A/B/n Testing with Control in the Presence of Subpopulations
This addresses the need for faster and more reliable decision-making in online experiments like A/B testing, particularly for platforms with diverse user groups, though it is incremental as it builds on existing bandit and testing frameworks.
The paper tackles the problem of efficiently identifying which arms outperform a control in A/B/n testing with stratified subpopulations, proposing a sequential strategy that is asymptotically optimal with expected stopping time growing linearly at the optimal rate of log(1/δ).

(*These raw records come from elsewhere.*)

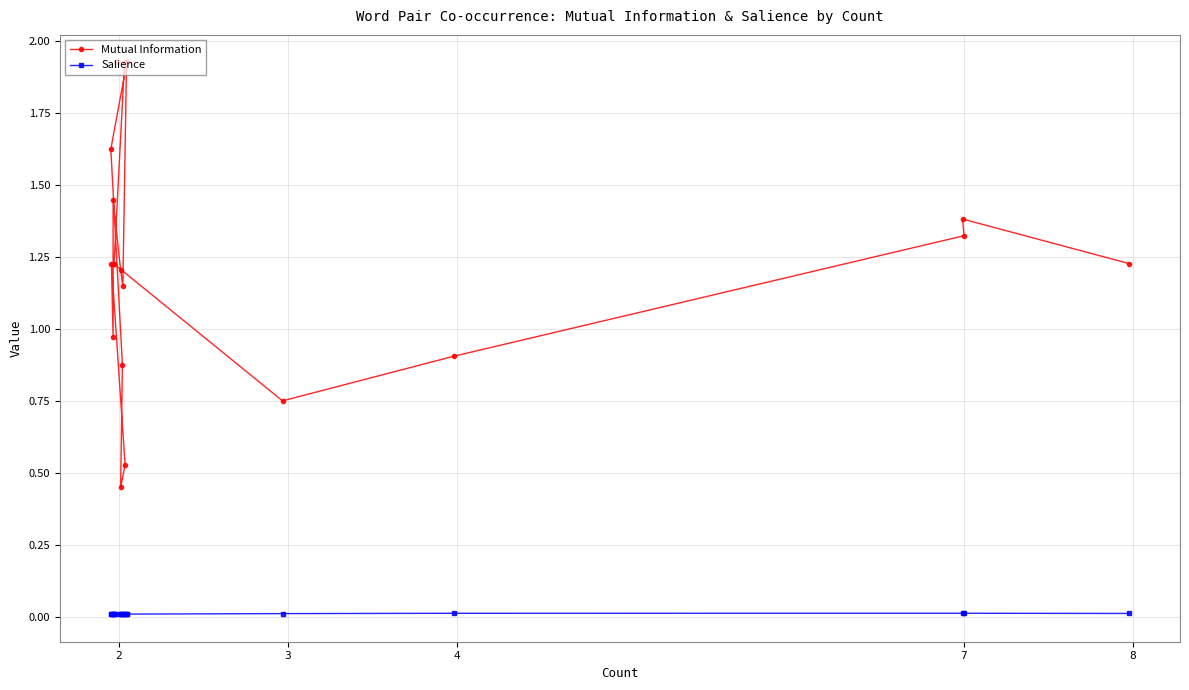

What are all the series names shown in the legend?

Mutual Information, Salience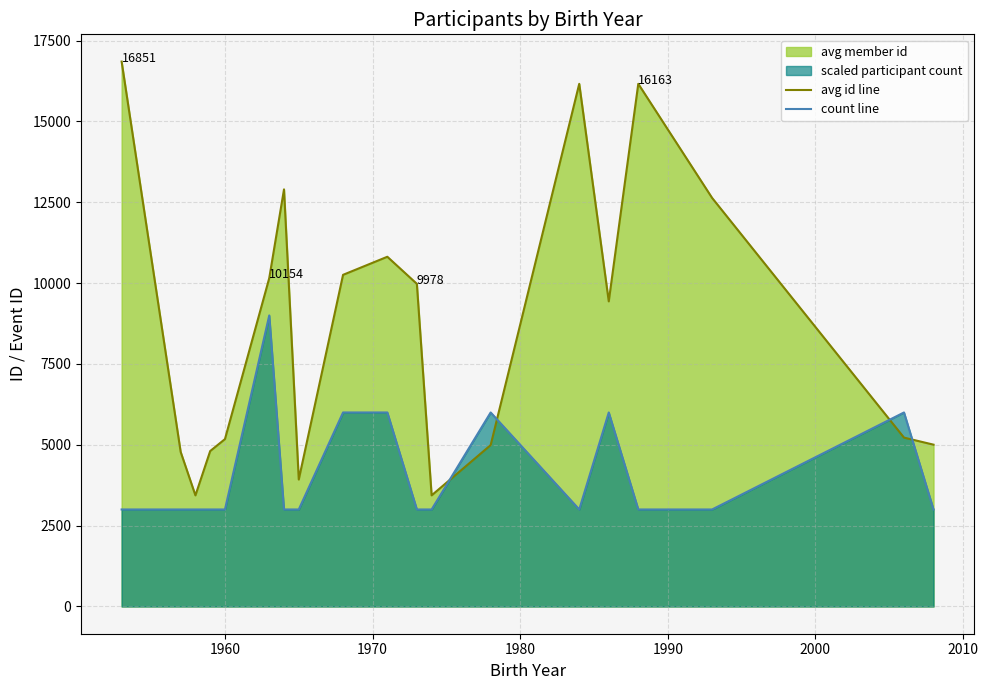

What is the greatest value displayed?

16851.0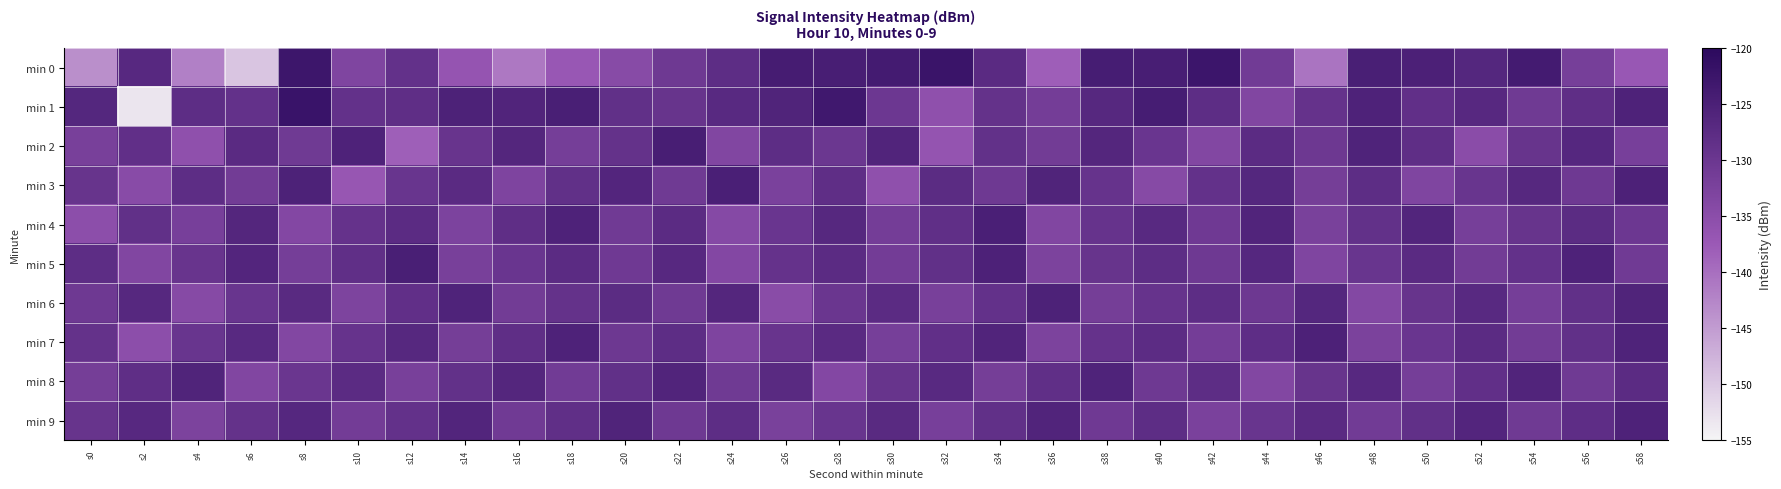

Reading right to left, list all the values displayed in this chart.

min 0: s58=-137.1	s56=-131.8	s54=-123.9	s52=-126.5	s50=-125.2	s48=-124.8	s46=-140.6	s44=-131.0	s42=-122.6	s40=-124.6	s38=-124.3	s36=-138.1	s34=-127.3	s32=-122.4	s30=-123.9	s28=-124.6	s26=-124.2	s24=-127.8	s22=-130.5	s20=-134.5	s18=-137.2	s16=-141.0	s14=-136.6	s12=-128.9	s10=-133.2	s8=-122.8	s6=-149.6	s4=-141.9	s2=-126.9	s0=-143.6
min 1: s58=-125.5	s56=-128.2	s54=-130.7	s52=-126.9	s50=-128.4	s48=-125.6	s46=-129.1	s44=-133.5	s42=-127.8	s40=-124.3	s38=-126.7	s36=-131.4	s34=-128.9	s32=-135.6	s30=-130.2	s28=-123.4	s26=-125.8	s24=-127.1	s22=-129.3	s20=-128.5	s18=-124.7	s16=-126.0	s14=-125.4	s12=-128.1	s10=-128.8	s8=-122.3	s6=-128.8	s4=-127.8	s2=-153.2	s0=-126.5
min 2: s58=-131.9	s56=-126.6	s54=-129.4	s52=-134.8	s50=-128.1	s48=-125.7	s46=-130.3	s44=-127.5	s42=-133.6	s40=-129.8	s38=-126.4	s36=-131.2	s34=-128.7	s32=-136.5	s30=-125.9	s28=-130.1	s26=-127.8	s24=-133.4	s22=-124.6	s20=-128.9	s18=-131.7	s16=-126.3	s14=-129.5	s12=-138.2	s10=-125.6	s8=-130.8	s6=-127.3	s4=-135.7	s2=-128.4	s0=-132.1
min 3: s58=-125.3	s56=-130.5	s54=-126.8	s52=-129.6	s50=-133.2	s48=-127.9	s46=-131.6	s44=-126.5	s42=-128.8	s40=-134.3	s38=-129.2	s36=-125.8	s34=-130.4	s32=-127.6	s30=-135.7	s28=-128.1	s26=-132.4	s24=-124.9	s22=-130.8	s20=-126.2	s18=-128.5	s16=-133.1	s14=-127.3	s12=-129.7	s10=-136.9	s8=-125.4	s6=-131.2	s4=-127.8	s2=-134.6	s0=-129.3
min 4: s58=-130.2	s56=-127.6	s54=-129.4	s52=-131.8	s50=-126.1	s48=-128.7	s46=-132.3	s44=-125.9	s42=-130.6	s40=-127.1	s38=-129.2	s36=-133.5	s34=-124.8	s32=-128.3	s30=-131.4	s28=-126.7	s26=-129.8	s24=-134.1	s22=-127.5	s20=-130.9	s18=-125.6	s16=-128.2	s14=-132.8	s12=-127.4	s10=-129.1	s8=-133.7	s6=-126.3	s4=-131.9	s2=-128.6	s0=-135.2
min 5: s58=-130.9	s56=-125.5	s54=-128.8	s52=-131.1	s50=-127.3	s48=-129.7	s46=-133.2	s44=-126.6	s42=-130.4	s40=-127.9	s38=-129.3	s36=-132.7	s34=-125.2	s32=-128.6	s30=-131.3	s28=-127.5	s26=-129.1	s24=-133.8	s22=-126.9	s20=-130.6	s18=-127.4	s16=-129.8	s14=-132.1	s12=-124.7	s10=-128.3	s8=-131.7	s6=-126.2	s4=-129.5	s2=-133.4	s0=-127.8
min 6: s58=-125.8	s56=-128.5	s54=-131.7	s52=-127.0	s50=-129.4	s48=-133.9	s46=-126.5	s44=-130.3	s42=-127.8	s40=-129.2	s38=-131.6	s36=-125.4	s34=-128.8	s32=-132.1	s30=-127.5	s28=-129.9	s26=-134.7	s24=-126.3	s22=-130.8	s20=-127.6	s18=-129.0	s16=-131.2	s14=-125.7	s12=-128.4	s10=-132.9	s8=-127.2	s6=-129.6	s4=-134.3	s2=-126.8	s0=-130.5
min 7: s58=-125.7	s56=-128.6	s54=-131.2	s52=-127.4	s50=-129.8	s48=-132.5	s46=-125.3	s44=-128.0	s42=-131.4	s40=-127.7	s38=-129.1	s36=-132.7	s34=-125.9	s32=-128.4	s30=-131.8	s28=-127.3	s26=-129.5	s24=-133.1	s22=-127.9	s20=-130.3	s18=-125.6	s16=-128.1	s14=-131.5	s12=-126.8	s10=-129.2	s8=-133.6	s6=-127.1	s4=-129.7	s2=-135.3	s0=-128.9
min 8: s58=-127.5	s56=-130.8	s54=-126.0	s52=-128.4	s50=-131.7	s48=-126.9	s46=-129.3	s44=-133.6	s42=-127.8	s40=-130.4	s38=-125.7	s36=-128.3	s34=-131.6	s32=-127.0	s30=-129.4	s28=-133.8	s26=-127.2	s24=-130.7	s22=-125.9	s20=-128.5	s18=-131.0	s16=-126.3	s14=-128.7	s12=-132.1	s10=-127.5	s8=-129.9	s6=-133.4	s4=-125.8	s2=-128.2	s0=-131.6
min 9: s58=-125.6	s56=-128.0	s54=-130.7	s52=-126.2	s50=-128.6	s48=-131.0	s46=-127.3	s44=-129.7	s42=-132.4	s40=-127.9	s38=-130.6	s36=-126.0	s34=-128.5	s32=-131.9	s30=-127.2	s28=-129.6	s26=-132.3	s24=-127.9	s22=-130.5	s20=-125.8	s18=-128.3	s16=-130.9	s14=-126.1	s12=-128.8	s10=-131.3	s8=-126.6	s6=-129.0	s4=-132.7	s2=-126.9	s0=-129.4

Motivated by A/B/n testing applications, we consider a finite set of distributions (called \emph{arms}), one of which is treated as a \emph{control}. We assume that the population is stratified into homogeneous subpopulations. At every time step, a subpopulation is sampled and an arm is chosen: the resulting observation is an independent draw from the arm conditioned on the subpopulation. The quality of each arm is assessed through a weighted combination of its subpopulation means. We propose a strategy for sequentially choosing one arm per time step so as to discover as fast as possible which arms, if any, have higher weighted expectation than the control. This strategy is shown to be asymptotically optimal in the following sense: if $τ_δ$ is the first time when the strategy ensures that it is able to output the correct answer with probability at least $1-δ$, then $\mathbb{E}[τ_δ]$ grows linearly with $\log(1/δ)$ at the exact optimal rate. This rate is identified in the paper in three different settings: (1) when the experimenter does not observe the subpopulation information, (2) when the subpopulation of each sample is observed but not chosen, and (3) when the experimenter can select the subpopulation from which each response is sampled. We illustrate the efficiency of the proposed strategy with numerical simulations on synthetic and real data collected from an A/B/n experiment.